There was, however, considerable heterogeneity between the results of the included studies. Our subgroup analyses did not identify any causes of heterogeneity among study results, but they did reveal confounding of the pooled result for postal versus electronic questionnaires. The unexplained heterogeneity means that we cannot be confident about the magnitude of the effects on response using postal rather than electronic questionnaires. However, from inspection of the forest plots we can be confident about the direction of these effects.

The evidence included in this review addresses ‘unit’ non-response only (i.e., return of questionnaires). ‘Item’ response (i.e., completion of individual questions) may be greater with electronic methods, but this was not addressed in this review and requires investigation in the future.

We assessed evidence for reporting bias using Harbord’s modified test for small-study effects and found no evidence for bias. This test may not be reliable given the substantial heterogeneity between the results of the included trials [55].

Due to the nature of this study (secondary analysis of a published review), there is no pre-registered protocol for the subgroup analyses provided in this study.

Implications for practice, policy, and future research

These results will help researchers and healthcare providers to improve data collection from study participants and patients, helping to maintain study power and reduce bias due to missing data in research studies. In addition to the methods already known to be effective in increasing questionnaire response [8, 56], postal questionnaires should be used in preference to, or offered in addition to, electronic modes as this will help to increase the proportion of participants that responds.
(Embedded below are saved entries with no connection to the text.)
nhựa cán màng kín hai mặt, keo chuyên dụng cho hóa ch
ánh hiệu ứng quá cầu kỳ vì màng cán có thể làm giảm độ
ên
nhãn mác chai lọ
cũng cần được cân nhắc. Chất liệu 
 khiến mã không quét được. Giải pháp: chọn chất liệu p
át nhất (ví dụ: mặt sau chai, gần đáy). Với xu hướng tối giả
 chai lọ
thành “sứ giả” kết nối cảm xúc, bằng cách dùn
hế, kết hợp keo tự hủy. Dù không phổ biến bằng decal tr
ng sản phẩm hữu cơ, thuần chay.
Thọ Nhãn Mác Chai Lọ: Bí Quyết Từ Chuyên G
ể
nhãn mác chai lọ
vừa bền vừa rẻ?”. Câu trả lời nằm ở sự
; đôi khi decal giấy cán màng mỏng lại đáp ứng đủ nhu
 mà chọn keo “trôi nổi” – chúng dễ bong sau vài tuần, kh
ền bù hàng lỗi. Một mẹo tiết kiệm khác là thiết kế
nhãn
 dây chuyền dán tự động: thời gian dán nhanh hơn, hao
It should be noted, however, that the evidence upon which this recommendation is based is from studies published between 2001 and 2020, and this may change in the future as access to the Internet increases and more people become ‘tech-savvy’. Furthermore, we consider that the certainty of the evidence provided in this study is “Moderate”, due to the unexplained heterogeneity between the results of the included studies.

Future research

Evidence on effective data collection in low- and middle-income settings is needed. Research centres such as LSHTM can embed studies within trials (SWATs) in their research in these settings to help to increase the evidence base [57].

Participation rates for epidemiologic studies have been declining [58]. Our study has presented evidence that postal questionnaires are preferable to electronic questionnaires to improve participation, but it does not tell us why. Research is still needed to advance sociological and psychological theories of participation in data collection procedures [59].

Electronic administration provides benefits for researchers over paper administration which have not been addressed by this study: A well-designed Web questionnaire can control skip patterns, check for allowable values and ranges and response consistencies, and it can include instructions and explanations about why a question is being asked [60]. These options could help to improve the completeness and quality of self-administered data collection, maintaining study power, reducing the risk of bias in study results, and saving study resources. Further research into the cost-effectiveness of electronic administration compared with postal administration in different settings will be needed to inform practice [61].